**Supplied entries:**
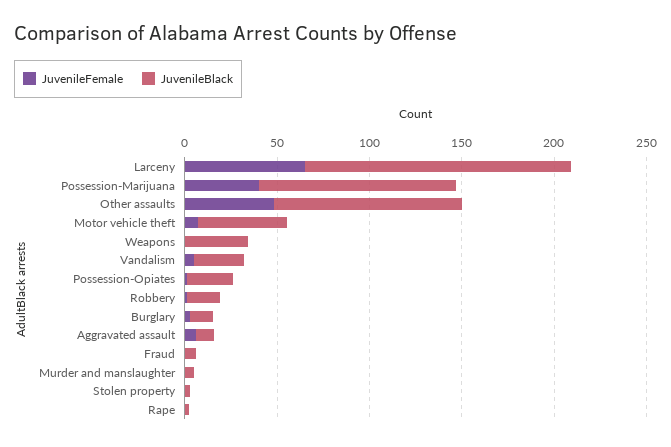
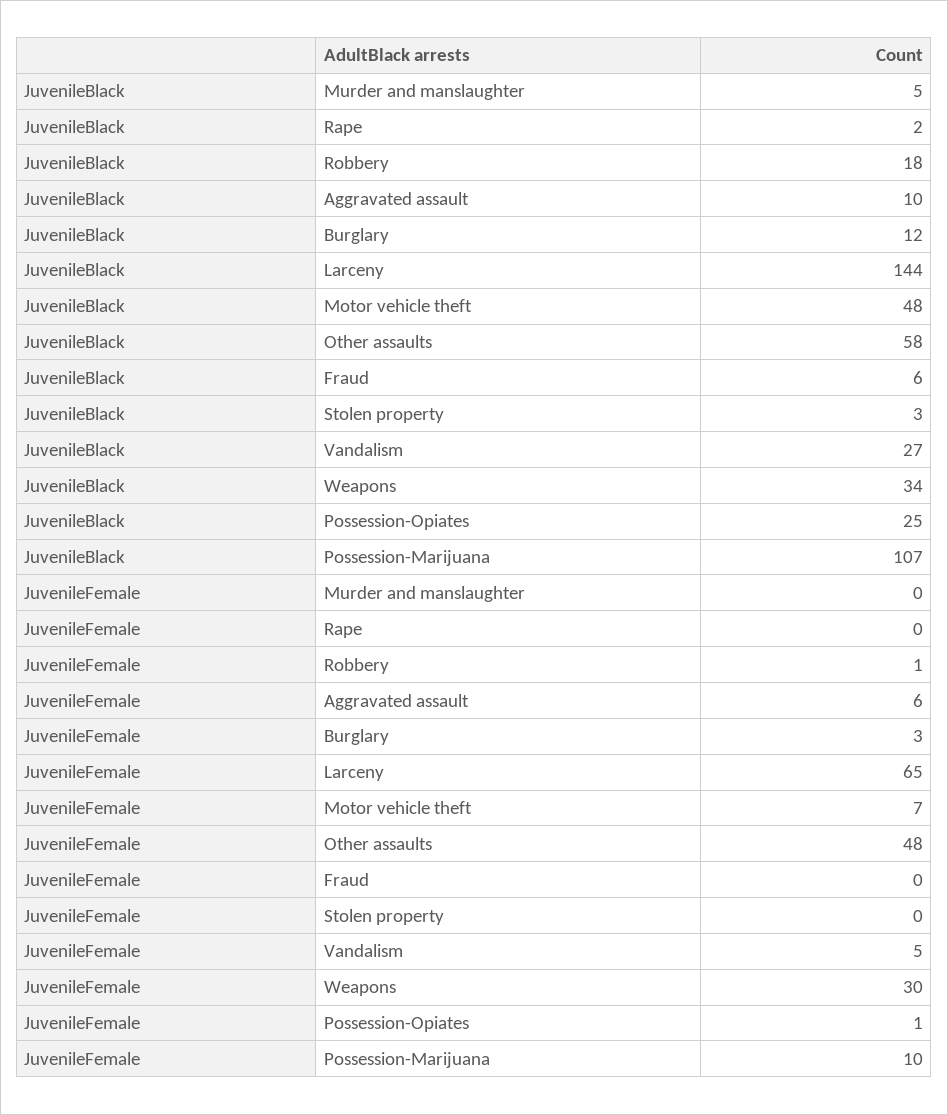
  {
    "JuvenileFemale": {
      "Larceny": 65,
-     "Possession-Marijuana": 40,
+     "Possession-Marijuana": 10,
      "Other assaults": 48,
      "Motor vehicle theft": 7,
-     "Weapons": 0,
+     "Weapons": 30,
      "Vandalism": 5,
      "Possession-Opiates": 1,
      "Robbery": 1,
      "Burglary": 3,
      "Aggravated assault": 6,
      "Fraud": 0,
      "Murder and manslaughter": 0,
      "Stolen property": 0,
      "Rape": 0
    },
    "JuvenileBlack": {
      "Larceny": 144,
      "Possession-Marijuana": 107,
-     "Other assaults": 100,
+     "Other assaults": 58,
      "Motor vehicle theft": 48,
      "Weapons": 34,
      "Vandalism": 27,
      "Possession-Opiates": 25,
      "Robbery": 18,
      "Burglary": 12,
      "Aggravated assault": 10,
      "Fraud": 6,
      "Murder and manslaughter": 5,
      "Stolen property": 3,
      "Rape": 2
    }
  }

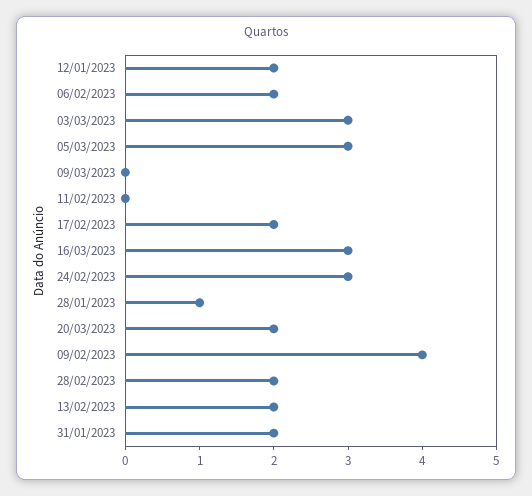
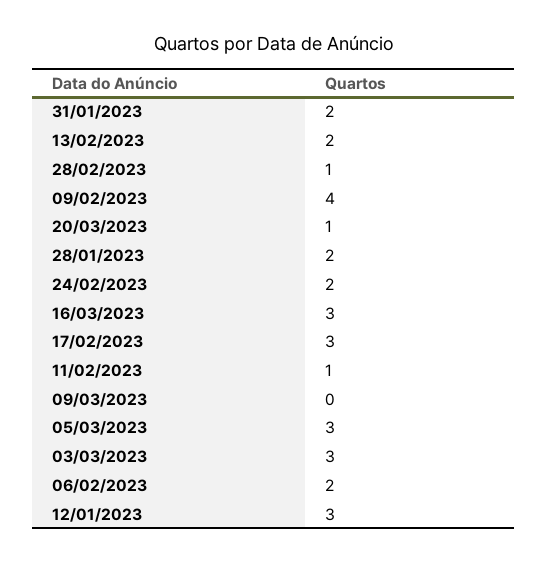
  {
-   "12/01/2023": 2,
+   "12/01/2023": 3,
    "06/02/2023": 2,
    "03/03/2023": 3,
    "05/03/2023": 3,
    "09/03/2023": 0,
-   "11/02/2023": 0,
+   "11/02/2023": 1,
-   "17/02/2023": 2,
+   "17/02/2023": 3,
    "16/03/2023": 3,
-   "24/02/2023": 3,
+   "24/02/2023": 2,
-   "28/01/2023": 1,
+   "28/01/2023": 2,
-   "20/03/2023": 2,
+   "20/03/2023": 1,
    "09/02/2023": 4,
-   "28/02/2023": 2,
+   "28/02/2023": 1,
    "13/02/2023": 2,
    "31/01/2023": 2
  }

**What to do:** If a line of the material contains the word "Murder", pick it out and copy it.

**Result:**
      "Murder and manslaughter": 0,
      "Murder and manslaughter": 5,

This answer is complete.